Studying Abroad in

Cape Town, South Africa

















During the Spring of 2006, I spent six months studying abroad at the University of Cape Town (UCT) in Cape Town, South Africa.  During this time, I also spent three weeks traveling through Namibia, Botswana, and Zimbabwe. 

It is common for people to immediately associate Africa with the AIDS epidemic, but truthfully, I never knowingly met anyone that was suffering from the virus the entire time that I was there.  This is likely to be due to the fact that the disease is more prevalent in the poorer areas of Cape Town (i.e., the townships) than in the locations that I frequented on a daily basis.  Despite the fact that I was not personally confronted with AIDS in South Africa, I was deeply impressed and moved by UCT's efforts to prevent HIV/AIDS and to commemorate those who suffered from it.  For instance, I distinctly remember walking to class one day and being surrounded by red paper doves with the stories of UCT AIDS victims hanging from every tree on the academic quad.

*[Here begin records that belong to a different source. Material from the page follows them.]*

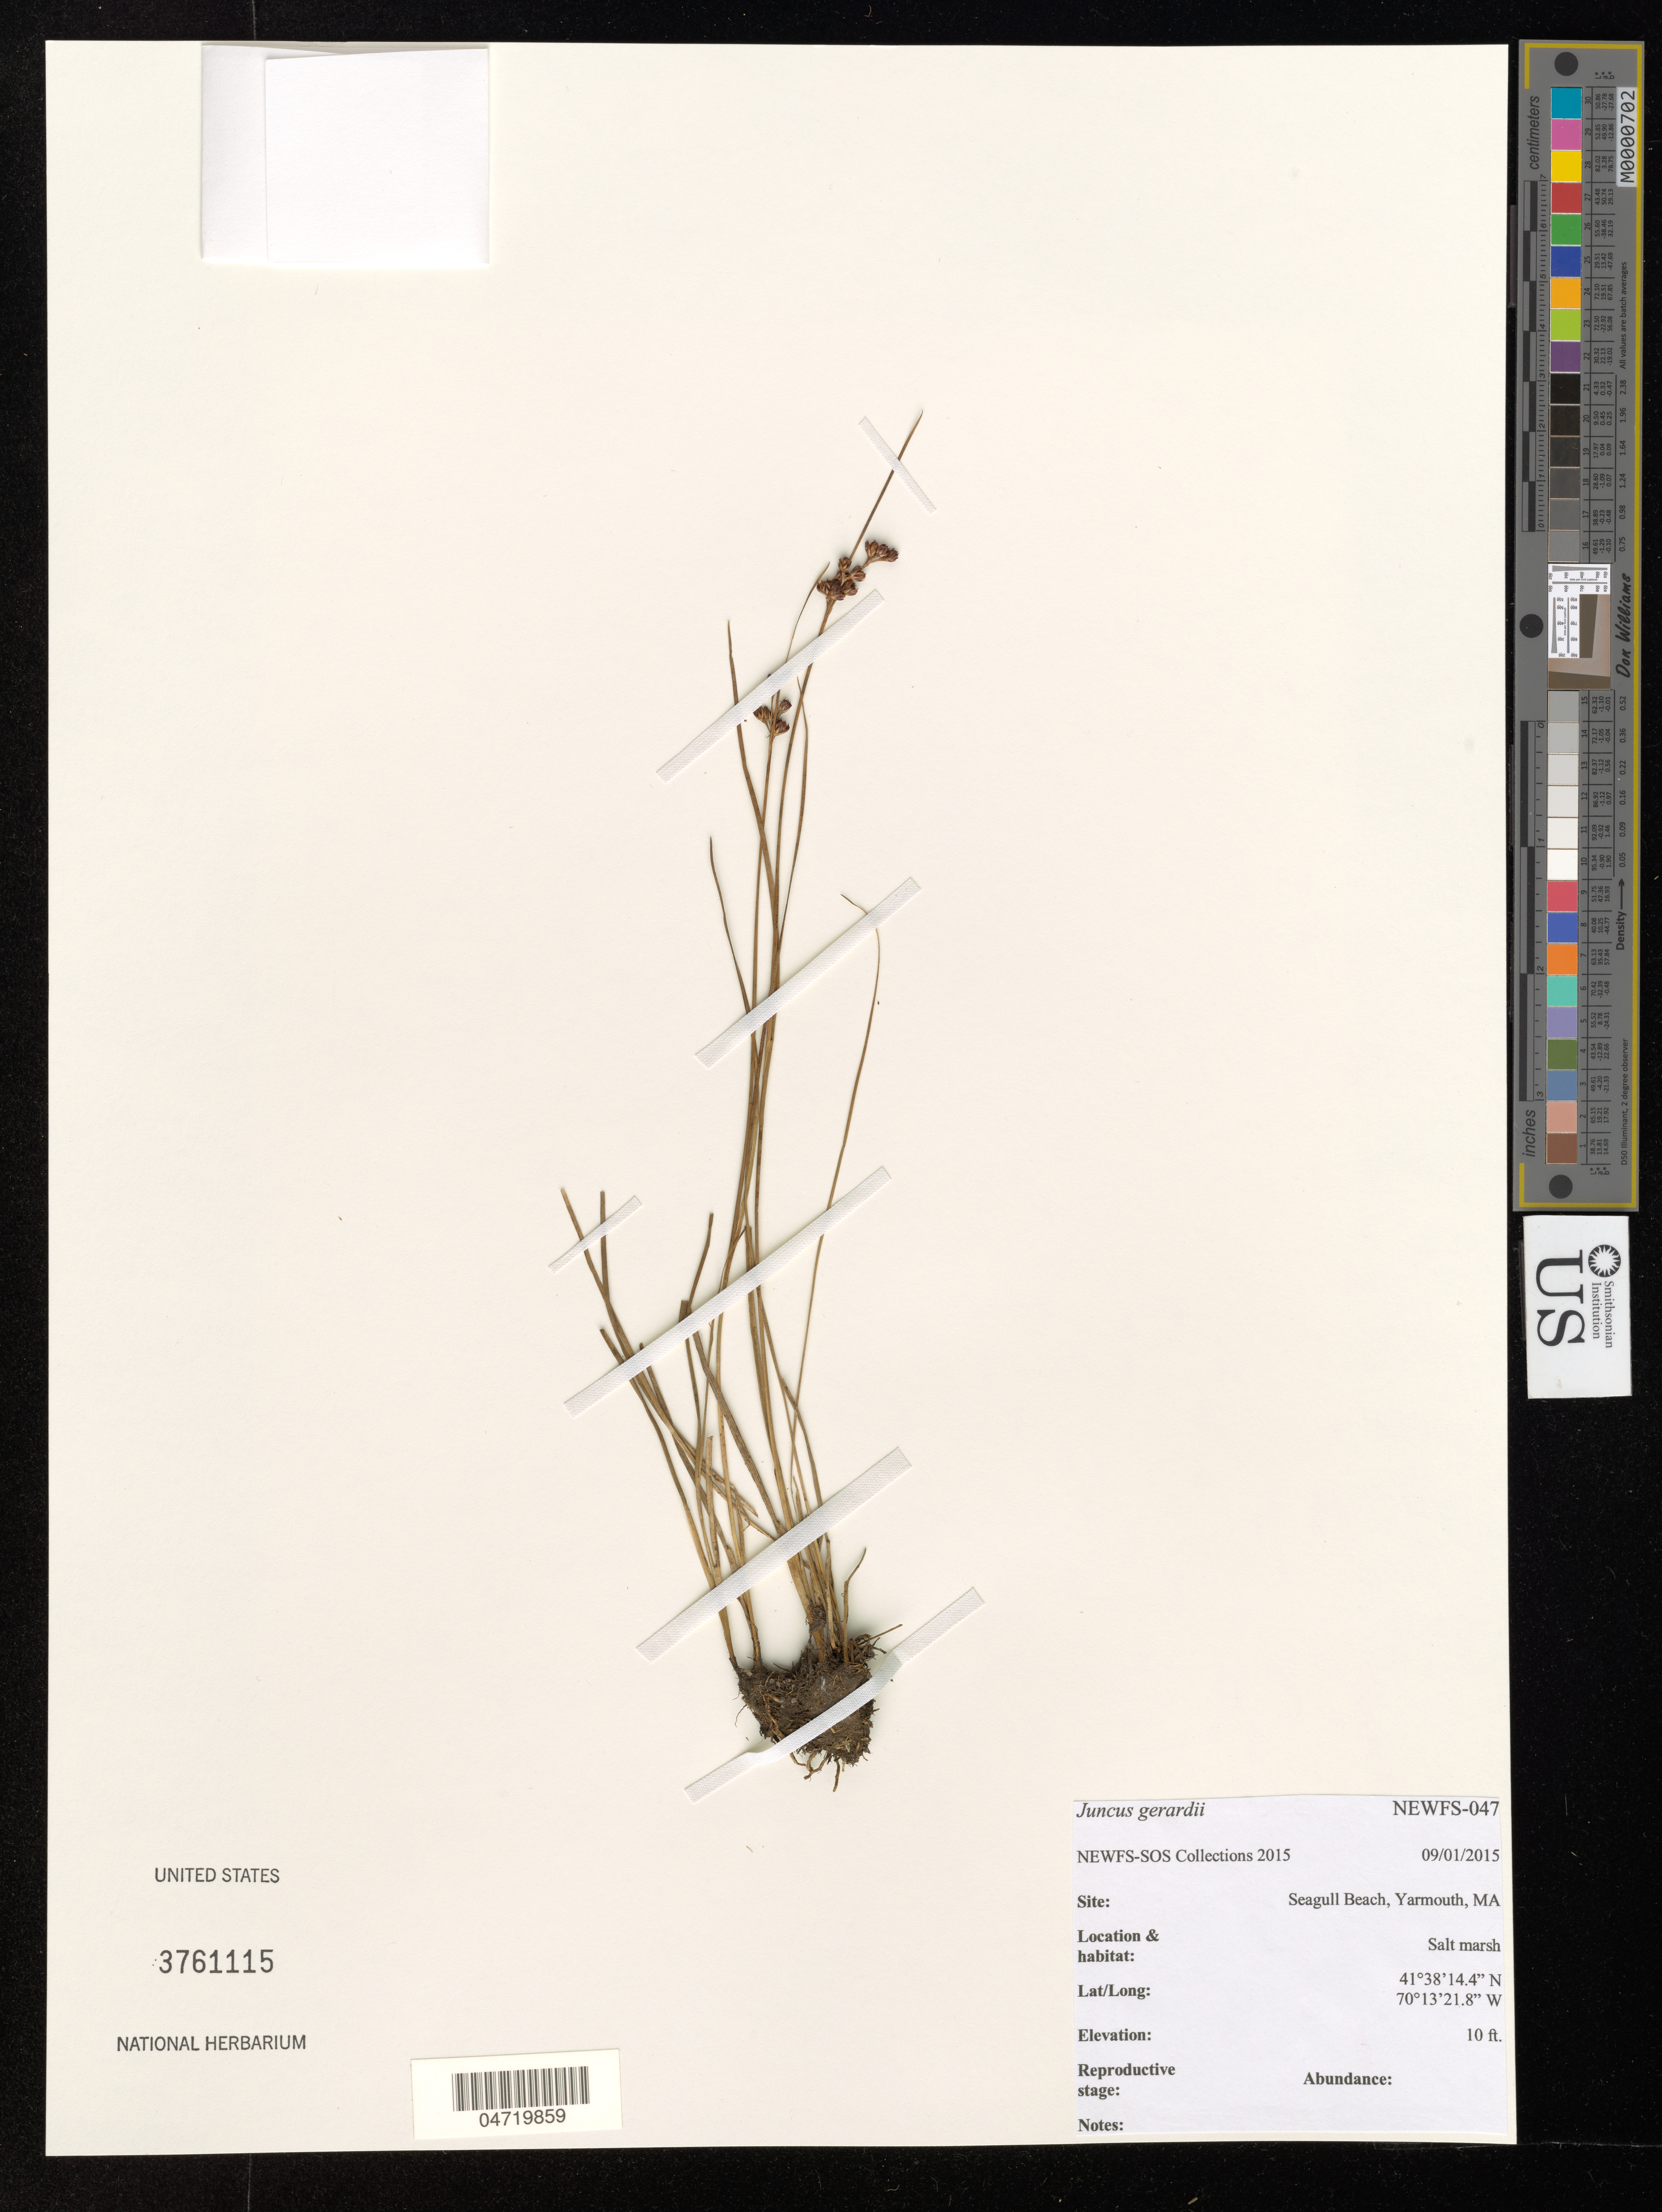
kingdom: Plantae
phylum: Tracheophyta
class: Liliopsida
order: Poales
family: Juncaceae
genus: Juncus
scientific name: Juncus gerardi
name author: Loisel.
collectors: NEWFS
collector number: NEWFS-047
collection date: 2015-09-01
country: United States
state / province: Massachusetts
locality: Seagull Beach, Yarmouth.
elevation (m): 3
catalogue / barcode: US 3761115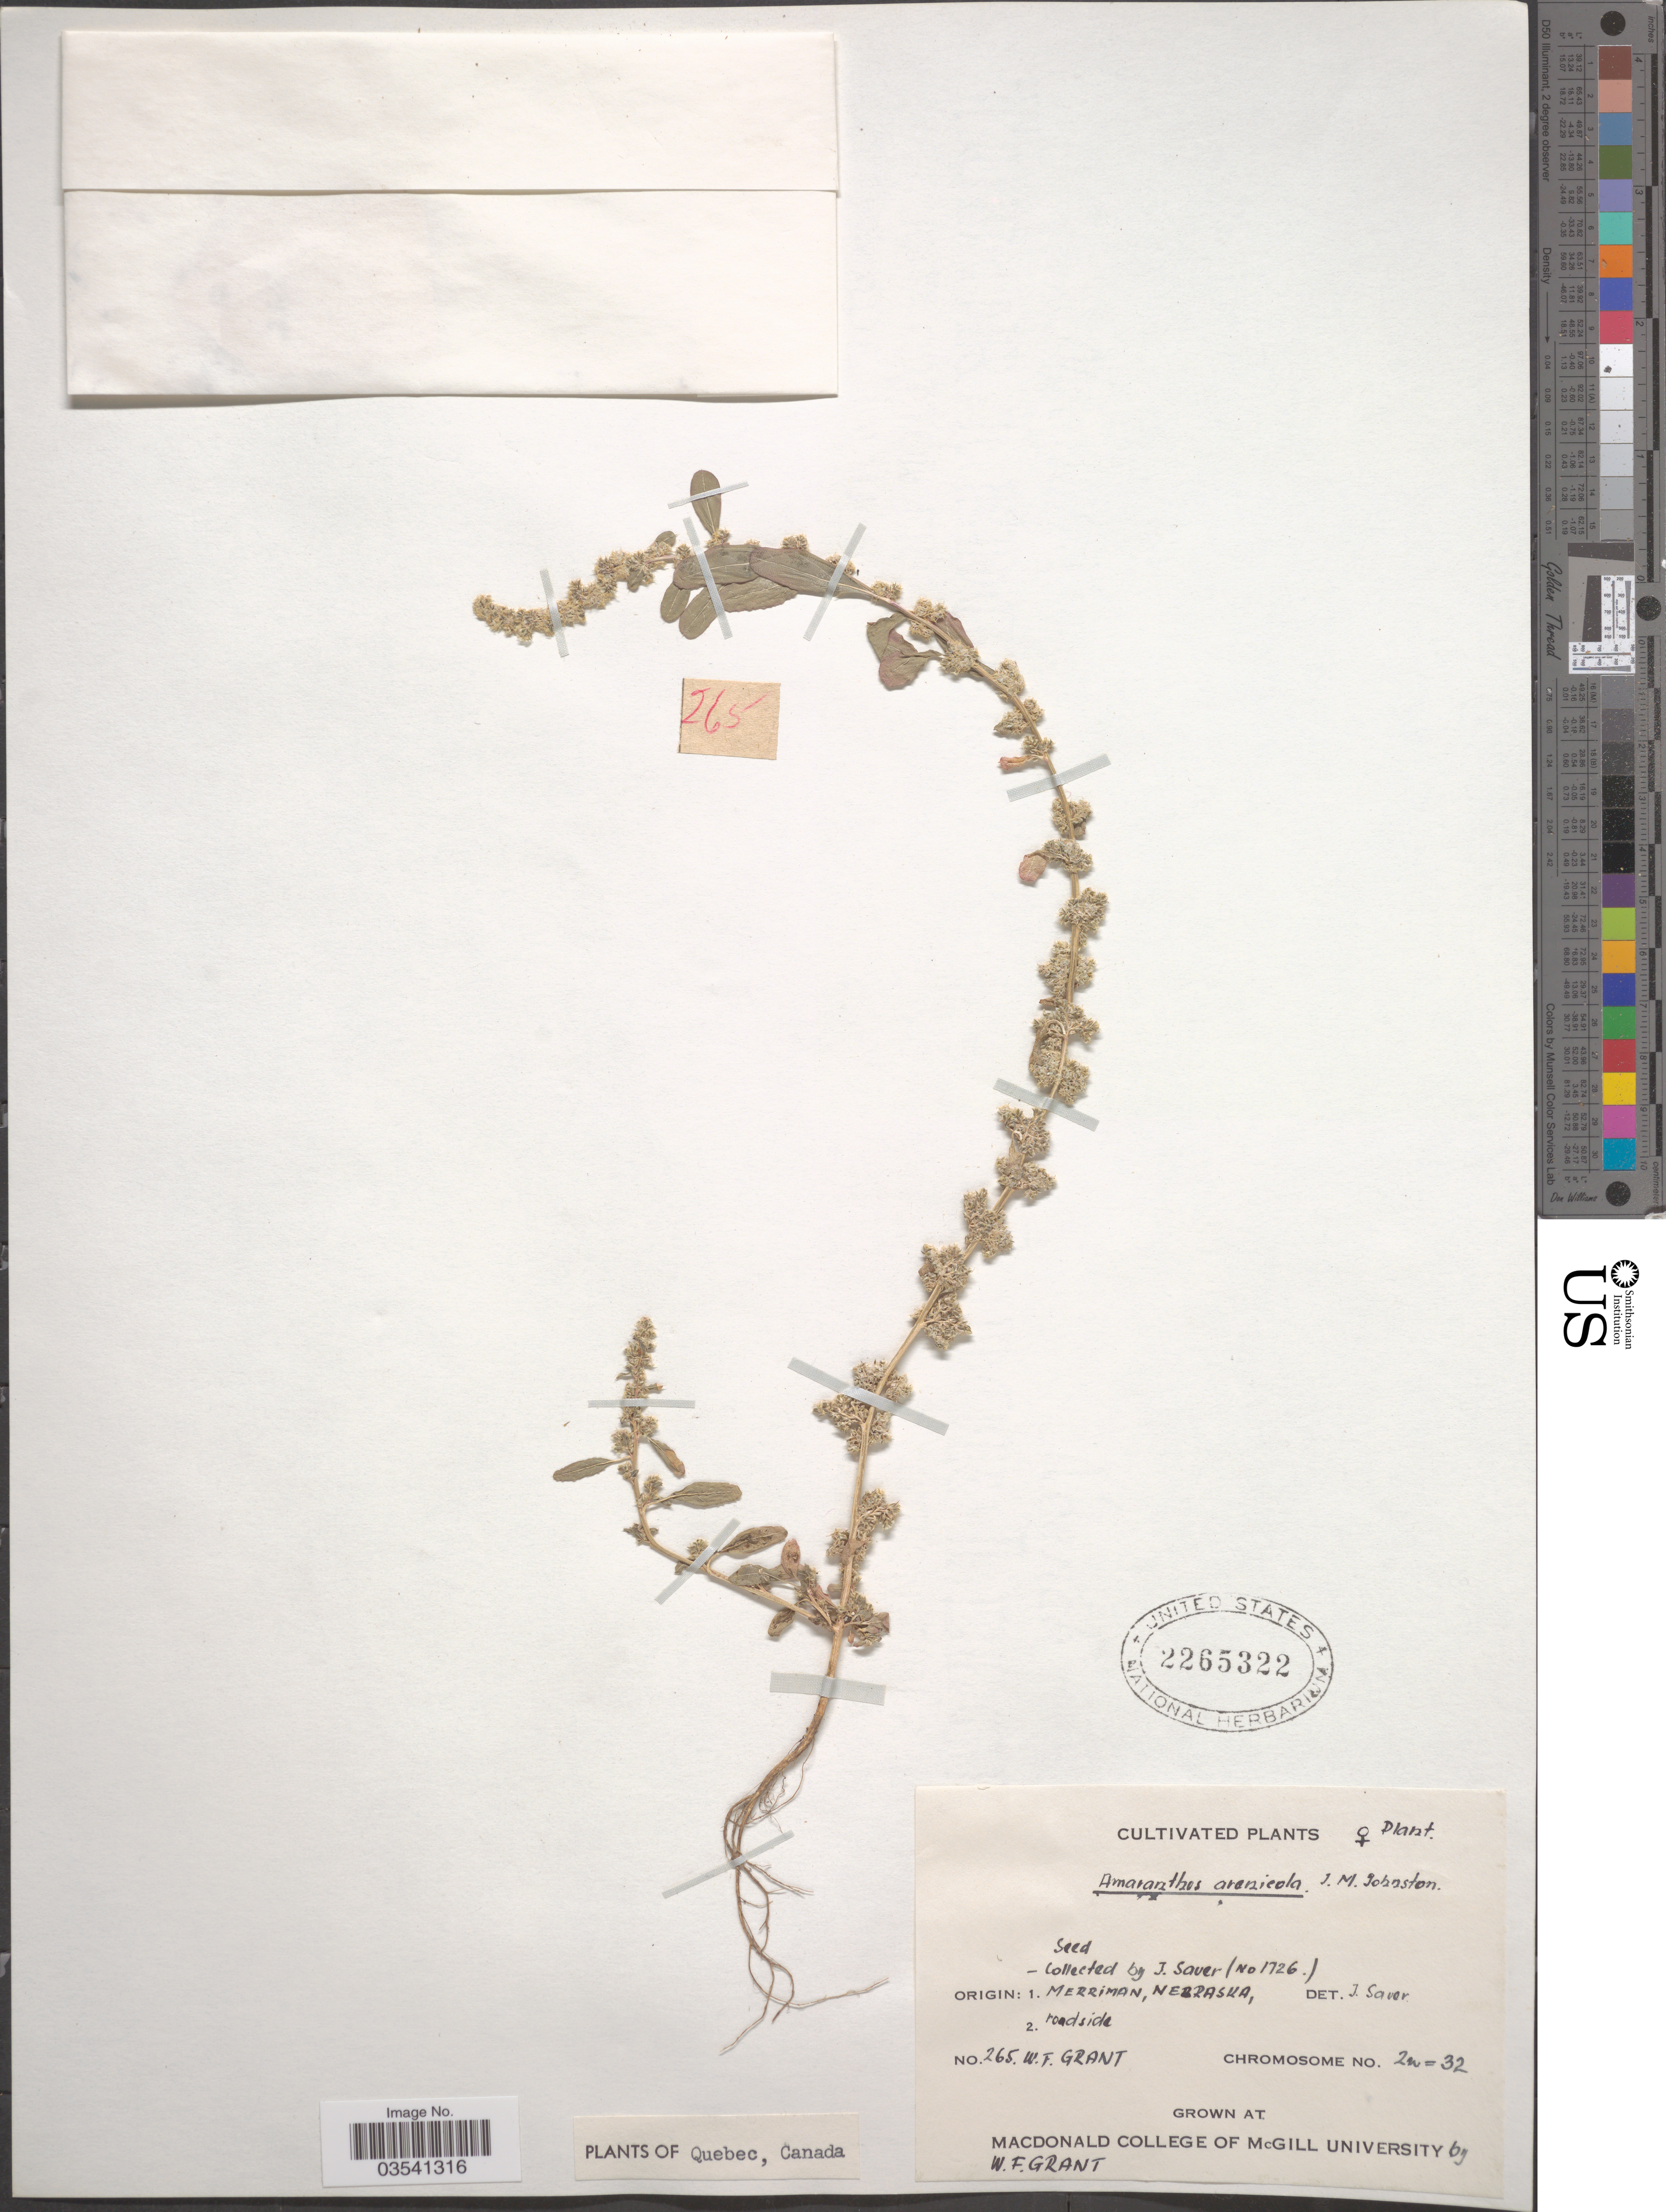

In addition to remembering those who have been affected by AIDS, I also noticed that UCT did much to educate students about the disease.  Condoms were freely available in all of the bathrooms on campus, and the University was host to a massive volunteering organization, called SHAWCO, that traveled to the nearby townships and educated individuals of all ages about HIV/AIDS.  SHAWCO, along with volunteer doctors, also ran a free clinic in the townships that tested and treated people for HIV/AIDS, as well as a multitude of other illnesses.